Maybe you got a toy drone in a White Elephant exchange at work. Or a neighborhood kid crashed one in your backyard. Maybe you’ve used one yourself to take wedding or real estate photos. It feels like something out of Asimov or Jules Verne, but it’s 2021 and the hot topic in the military is what to do about drones.
Specifically: swarms of them.
In a recent article for Forbes, David Hambling, the author of of Swarm Troopers: How small drones will conquer the world, lays out this military conundrum for the lay-reader.
The problem is both simple and complex.
Simply: The more outnumbered humans become in battle, the harder time they will have reacting to threats. In the future, humans won’t be able to keep up.
We get tired. We can be distracted. We have consciences, most of the time.
But just how much autonomy do we want to hand over to machines? We all know about The Terminator and I, Robot, right?
That is exactly the question military leaders around the world are grappling with.
General John Murray, who leads the U.S. Army Futures Command, believes it’s time to turn over some, but not all, of the control.
These require meaningful human control over any lethal system, though that may be in a supervisory role rather than direct control – termed ‘human-on-the-loop’ rather than ‘human-in-the-loop’ … Pentagon leaders need to lead a discussion on how much human control of AI is needed to be safe but still effective, especially in the context of countering new threats such as drone swarms.
Such a move, to allow humans to supervise but not fully control drones, would require the government to change current rules around their use and deployment.
But General Murray thinks this is going to be necessary because:
Faced with large numbers of incoming threats, many of which may be decoys, human gunners are likely to be overtaxed.
Unsurprisingly computers are just faster and better.
It seems our humanity gets in the way. Research shows:
Human operators kept wanting to interfere with the robots’ actions. Attempts to micromanage the machines degraded their performance.
Then there’s the brain versus microchip processing speeds.

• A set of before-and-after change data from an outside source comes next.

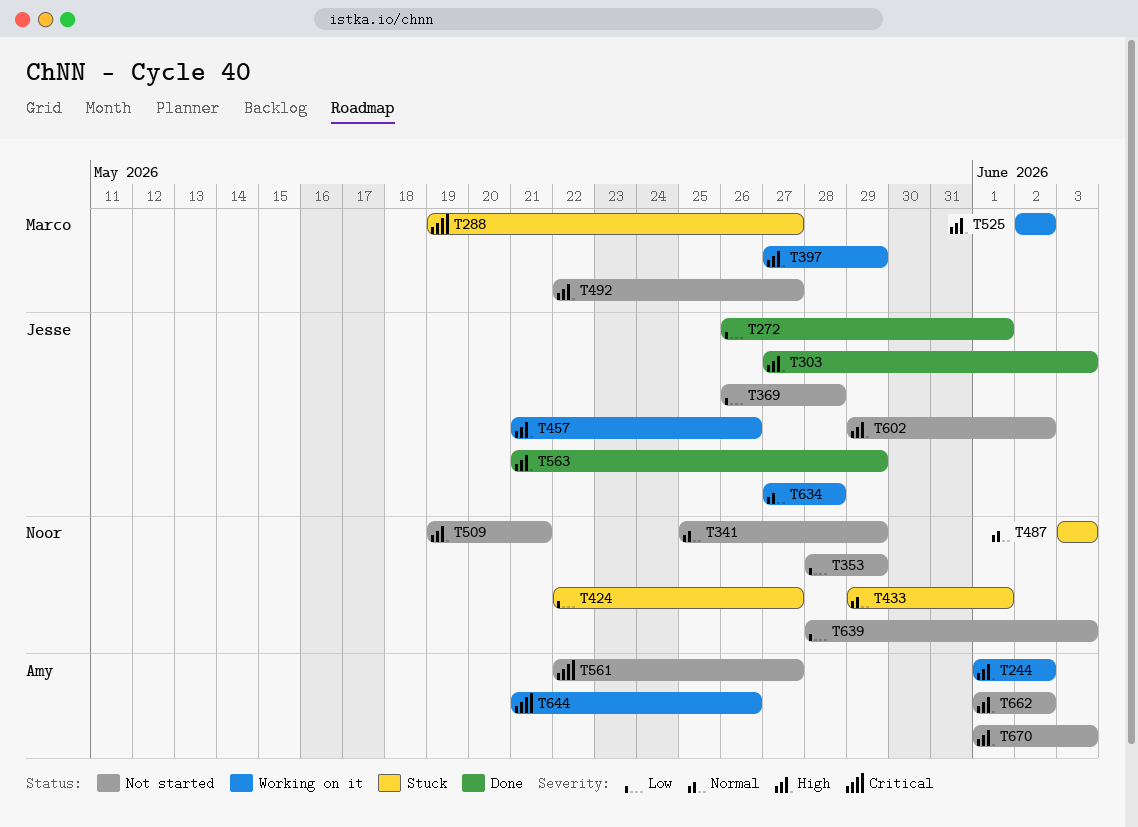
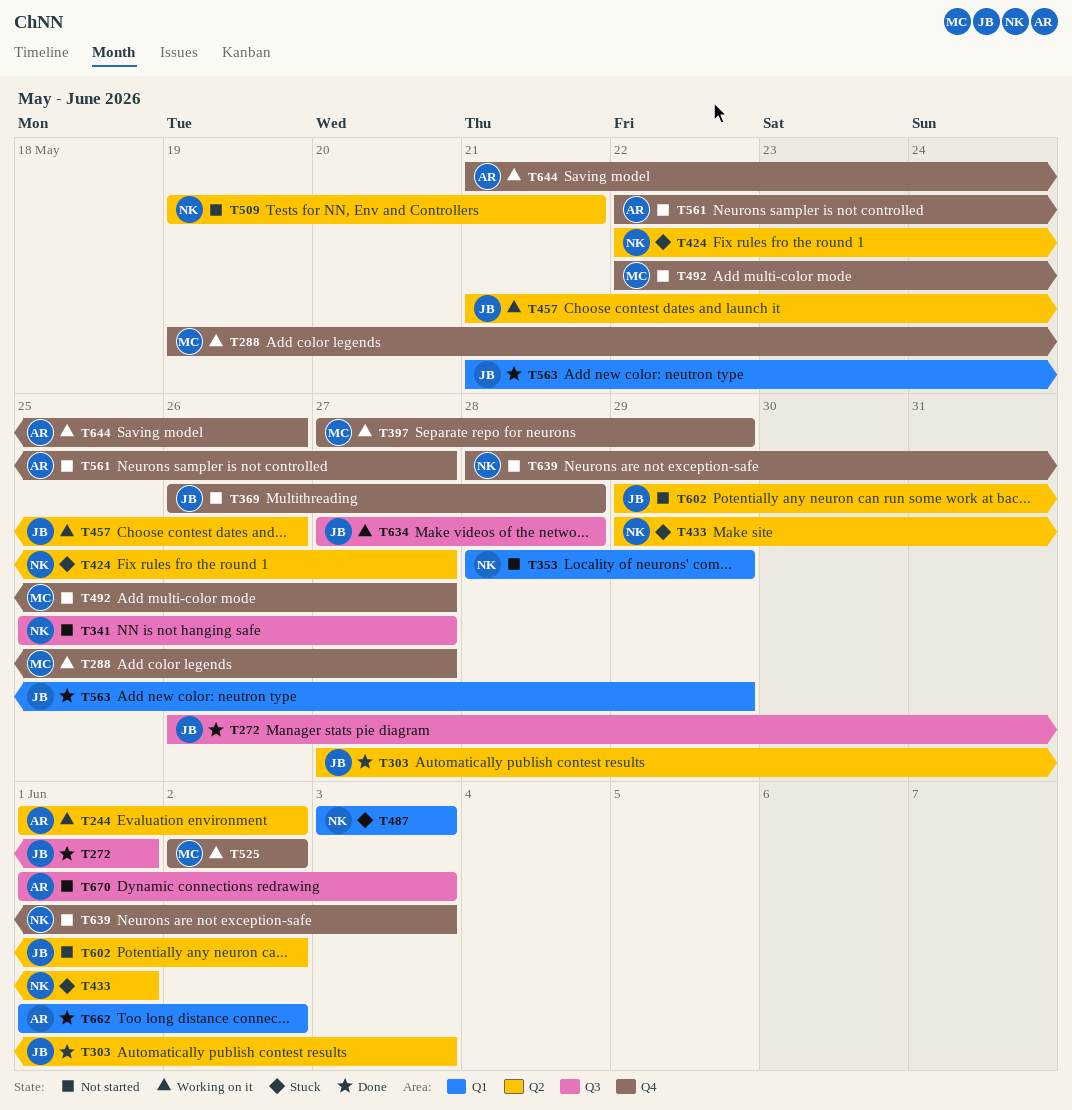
T288, status: Stuck -> Working on it
T341, due: May 29 -> May 27
T662, status: Not started -> Done

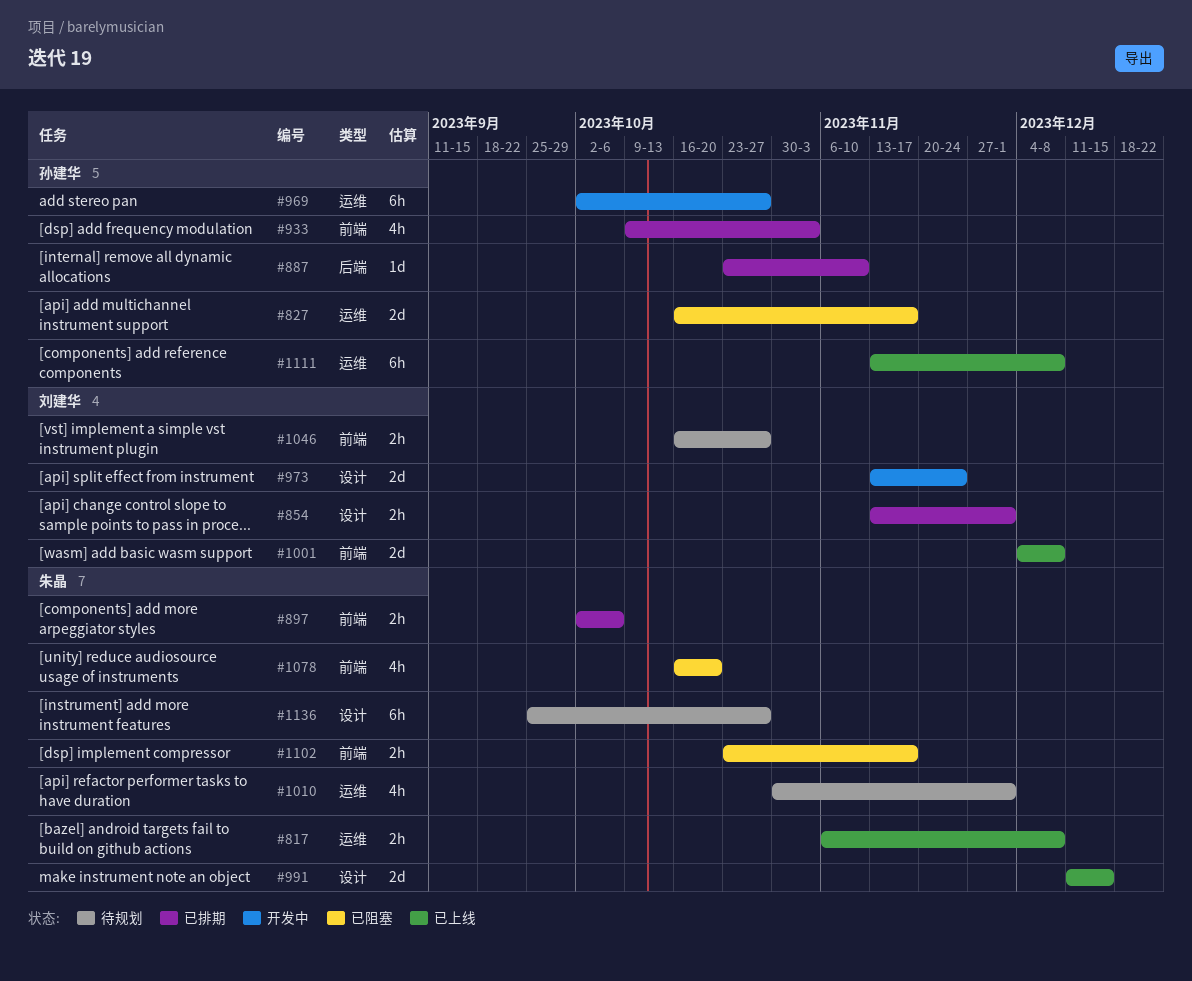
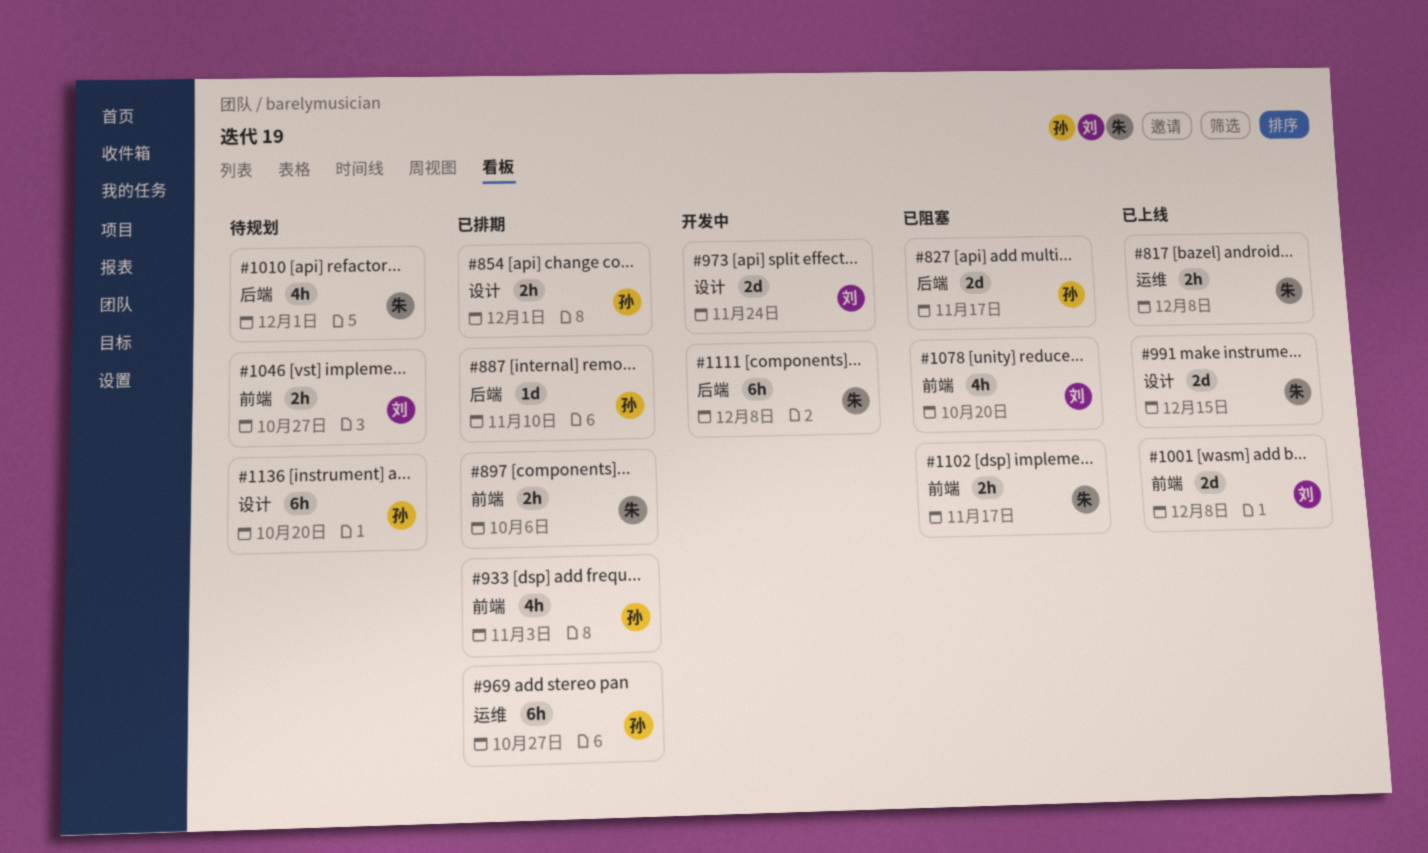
#827, label: 运维 -> 后端
#854, owner: 刘建华 -> 孙建华
#969, status: 开发中 -> 已排期
#1010, label: 运维 -> 后端
#1078, owner: 朱晶 -> 刘建华
#1111, status: 已上线 -> 开发中
#1111, owner: 孙建华 -> 朱晶
#1111, label: 运维 -> 后端
#1136, owner: 朱晶 -> 孙建华
#1136, due: Oct 27 -> Oct 20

“If you have to transmit an image of the target, let the human look at it, and wait for the human to hit the “fire” button, that is an eternity at machine speed,” said one scientist, speaking on condition of anonymity. “If we slow the AI to human speed …we’re going to lose.”
The threat that governments are most concerned about, massive drone swarms, is already very real.
Military swarms of a few hundred drones have already been demonstrated, in future we are likely to see swarms of thousands, or more. One U.S. Navy project envisages having to counter up to a million drones at once.
China is known to have a drone swarm launcher ready to go, and other nations may not be far behind.
Drone swarms present a clear and present danger, a new kind of weapon of mass destruction.
Analysts can use computer-generated swarming algorithms based on swarming and flocking patterns of birds and insects to anticipate attacks and design counter measures.
And billions is being spent on new technology to combat the drones, including an anti-aircraft vehicle called IM-SHORAD, but without machines to control our defenses, it may not be enough.
At this point, we have 2 options: we can try to pass a treaty along the lines of the nuclear proliferation treaty that limits the creation and use of nuclear weapons, or we can try to fight like with like.
The European Parliament supports a full out ban.
“The decision to select a target and take lethal action using an autonomous weapon system must always be made by a human exercising meaningful control and judgement, in line with the principles of proportionality and necessity.”
The other line of thought is that these machines could actually be more ethical in the long-term, due to their lower margin of error.
So outlawing them altogether may not be the right answer.
Unlike with nuclear weapons, where a lot of people have them stored but know that using them would result in retaliation, AI is a bit of a gray area. It can be built and programmed and owned without its very nature being destructive, which makes it harder to control.
If AI-controlled weapons can defeat those operated by humans, then whoever has the AIs will win and failing to deploy them means accepting defeat.
The argument over what to do has dragged on for years, but the technology is here now, without a clear answer.
At this rate, large-scale AI-powered swarm weapons may be used in action before the debate is concluded. The big question is which nations will have them first.
The whole debate reminds me of the brilliant 1985 sci-fi novel novel Ender’s Game by Orson Scott Card (which sadly was not done justice by the 2013 film of the same name).
The time to make a decision and prepare for these types of attacks is now. And it sounds like unless we’re going to train up a super-genius army of video-game playing children to counter other countries drone attacks, we might need to let out the leash a bit on the machines.